Another aspect of co-training that is cool for readers of this blog is that to a reasonable degree, it has its roots in a 1995 ACL paper by David Yarowsky: Unsupervised Word Sense Disambiguation Rivaling Supervised Methods, which, as far as I know, was really the first paper to introduce the notion of having two views of data (although I don't think David described it as such).

All in all, the co-training paper is great. In fact, if you don't believe me that I think it's great, check out my EMNLP 2008 paper. My analysis (and, to some degree, algorithm) are based heavily on the co-training analysis.

Which brings me to what I really want to discuss. That is, I have a strong feeling that if the co-training paper were reviewed today, it would be blasted for the theoretical analysis. (Indeed, I had the same fear for my EMNLP paper; though since it was EMNLP and not, say, COLT, I don't think the problem was as severe.) The problem with the co-training paper is that the theoretical result is for an algorithm that is only superficially related to the actual algorithm they implement.

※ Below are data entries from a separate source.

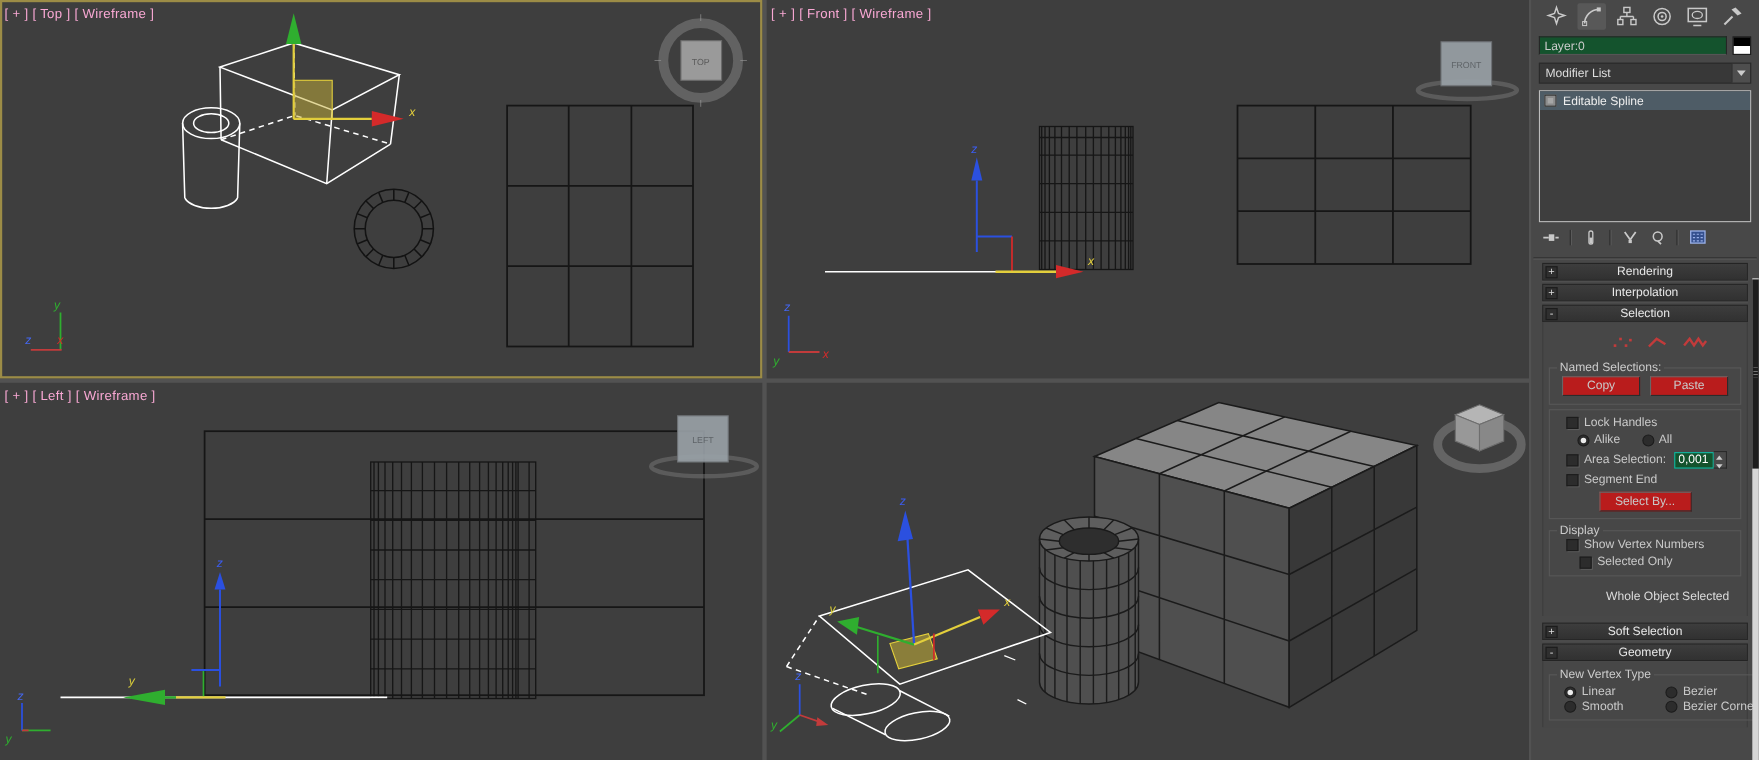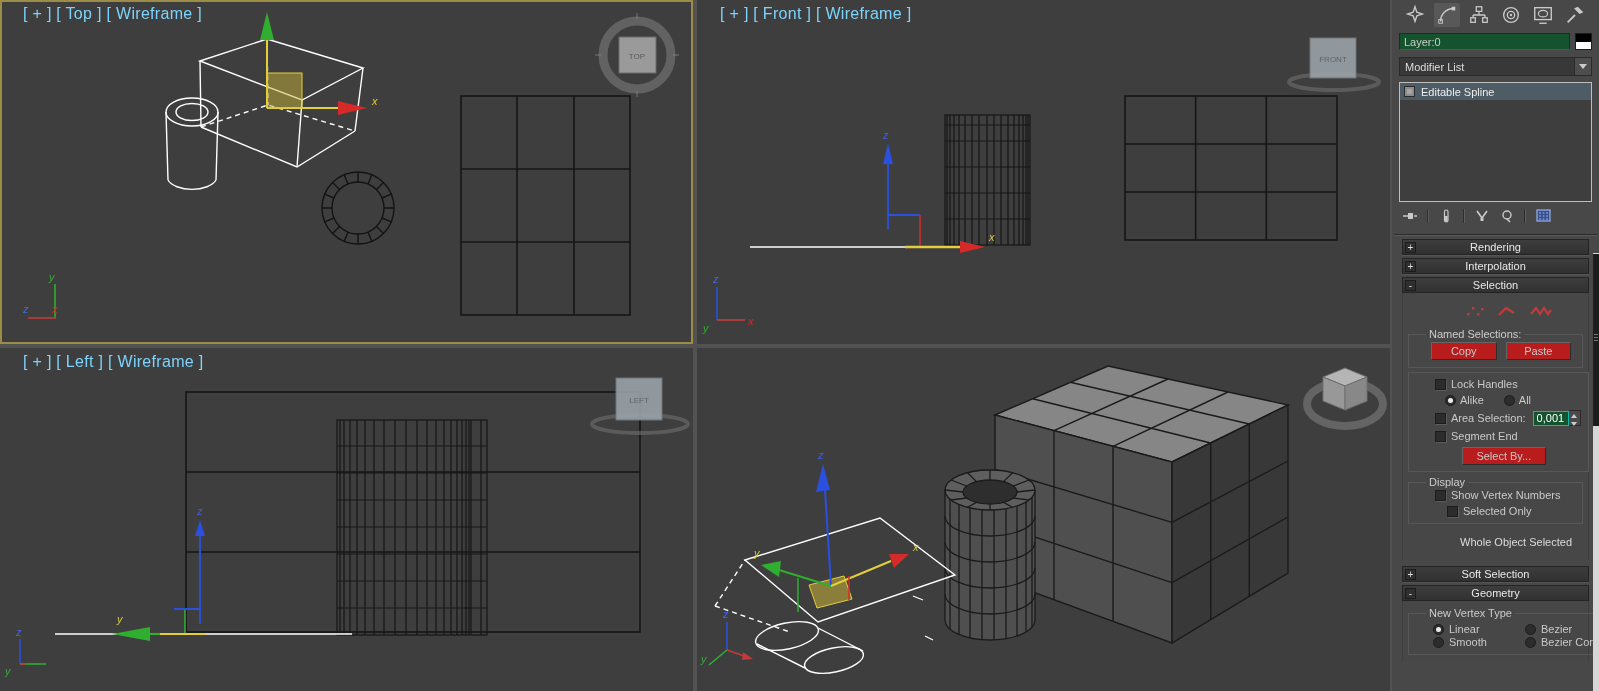--- a/index.html
+++ b/index.html
@@ -7,7 +7,7 @@
   #app{position:relative;width:1599px;height:691px;background:#525252;font-family:"Liberation Sans",sans-serif;overflow:hidden;user-select:none}
   .vp{position:absolute;background:#3e3e3e;overflow:hidden}
   .vp svg{position:absolute;left:0;top:0}
-  .vp-label{position:absolute;left:23px;top:5px;color:#7dd3fc;font-size:16px;letter-spacing:.3px;white-space:nowrap}
+  .vp-label{position:absolute;left:4px;top:5px;color:#f9a8d4;font-size:12px;letter-spacing:.3px;white-space:nowrap}
   .vp.active{outline:2px solid #9c8c46;outline-offset:-2px}
   .vp-top{left:0;top:0;width:693px;height:344px}
   .vp-front{left:697px;top:0;width:693px;height:344px}

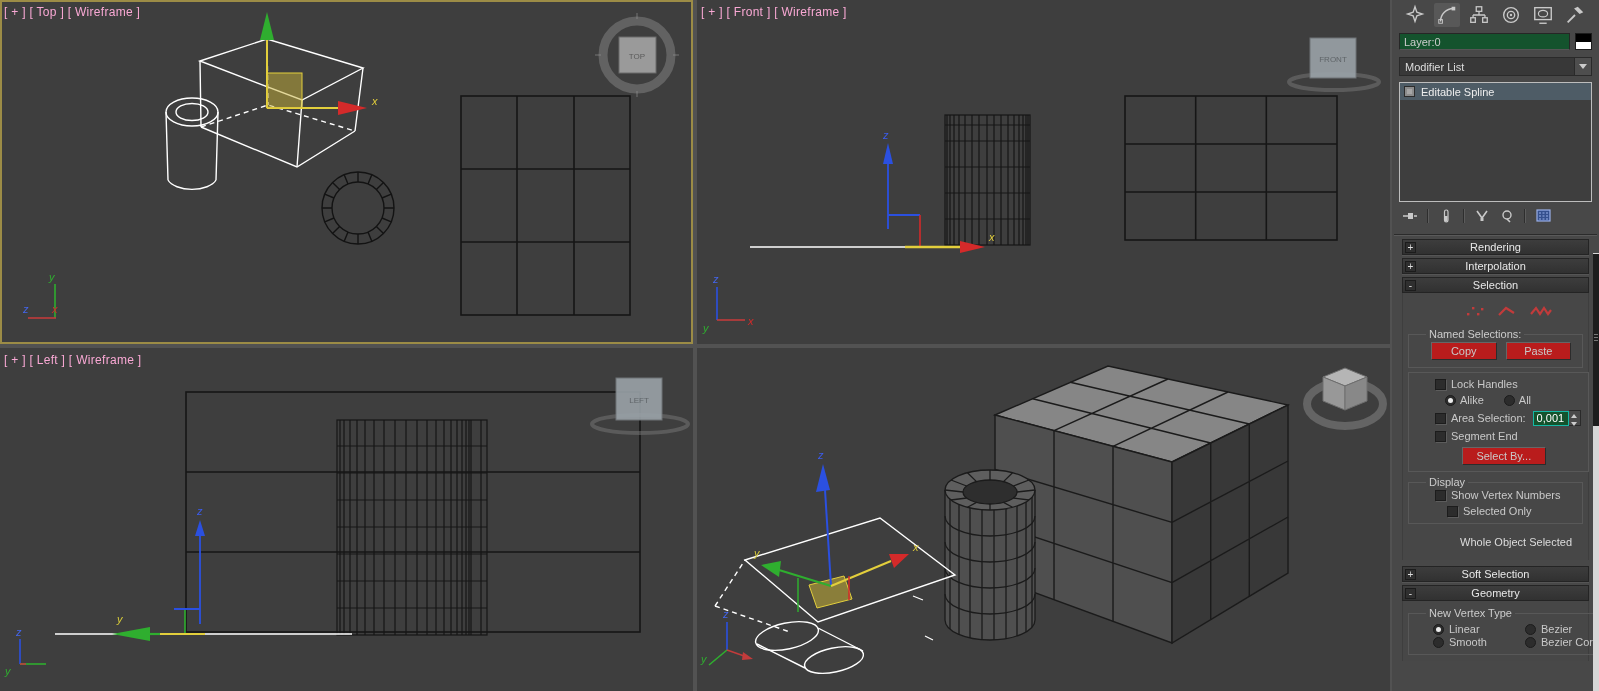--- a/index.html
+++ b/index.html
@@ -41,7 +41,7 @@
   .roll-body{margin:0 10px;background:#474747;border-left:1px solid #3e3e3e;border-right:1px solid #3e3e3e;padding:2px 0 4px}
 
   .subobj-row{display:flex;align-items:center;justify-content:center;gap:12px;padding:9px 0 6px 26px}
-  fieldset.grp{margin:4px 5px 2px 5px;border:1px solid #585858;padding:1px 3px 6px 14px}
+  fieldset.grp{margin:4px 5px 2px 5px;border:1px solid #585858;padding:1px 3px 6px 3px}
   fieldset.grp legend{color:#ccc;padding:0 3px;margin-left:3px;font-size:11px}
   .btn{background:#b91c1c;border:1px solid;border-color:#666 #2c2c2c #2c2c2c #666;color:#c9c9c9;font-size:11px;padding:2px 0;text-align:center}
   .btn-row{display:flex;gap:9px;margin:1px 8px}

In particular, the actual algorithm they implement uses notions of confidence, and steadily increasing training set size, and incremental additions and so on. It's vastly more complicated that the algorithm they analyze. My recent experience as both an author and reviewer at places like NIPS and ICML is that this is pretty much a non-starter these day.

In fact, the algorithm is so different that it took three years for an analysis of something even remotely close to come out. In NIPS 2001, Sanjoy Dasgupta, Michael Littman and David McAllester published a paper that actually tries to analyze something closer to the "real" co-training algorithm. They get pretty close. And this analysis paper is a full NIPS paper that basically just proves one (main) theorem.

(A similar set of events happened with David Yarowsky's paper. He didn't include any theoretical analysis, but there has been subsequent work, for instance by Steve Abney to try to understand the Yarowsky algorithm theoretically. And again we see that an analysis of the exact original algorithm is a bit out of grasp.)

I'm sure other people will disagree--which is fine--but my feeling about this matter is that there's nothing wrong with proving something interesting about an algorithm that is not quite exactly what you implement. The danger, of course, is if you get an incorrect intuition. For instance, in the case of co-training, maybe it really was all these "additions" that made the algorithm work, and the whole notion of having two views was useless. This seems to have turned out not to be the case, but it would be hard to tell. For instance, the co-training paper doesn't report results on the actual algorithm analyzed: presumably it doesn't work very well or there would be no need for the more complex variant (I've never tried to implement it). On the other hand, if it had taken Avrim and Tom three extra years to prove something stronger before publishing, then the world would have had to wait three extra years for this great paper.

The approach I took in my EMNLP paper, which, at least as of now, I think is reasonable, is to just flat out acknowledge that the theory doesn't really apply to the algorithm that was implemented. (Actually, in the case of the EMNLP paper, I did implement both the simple and the complex and the simple wasn't too much worse, but the difference was enough to make it worth--IMO--using the more complex one.)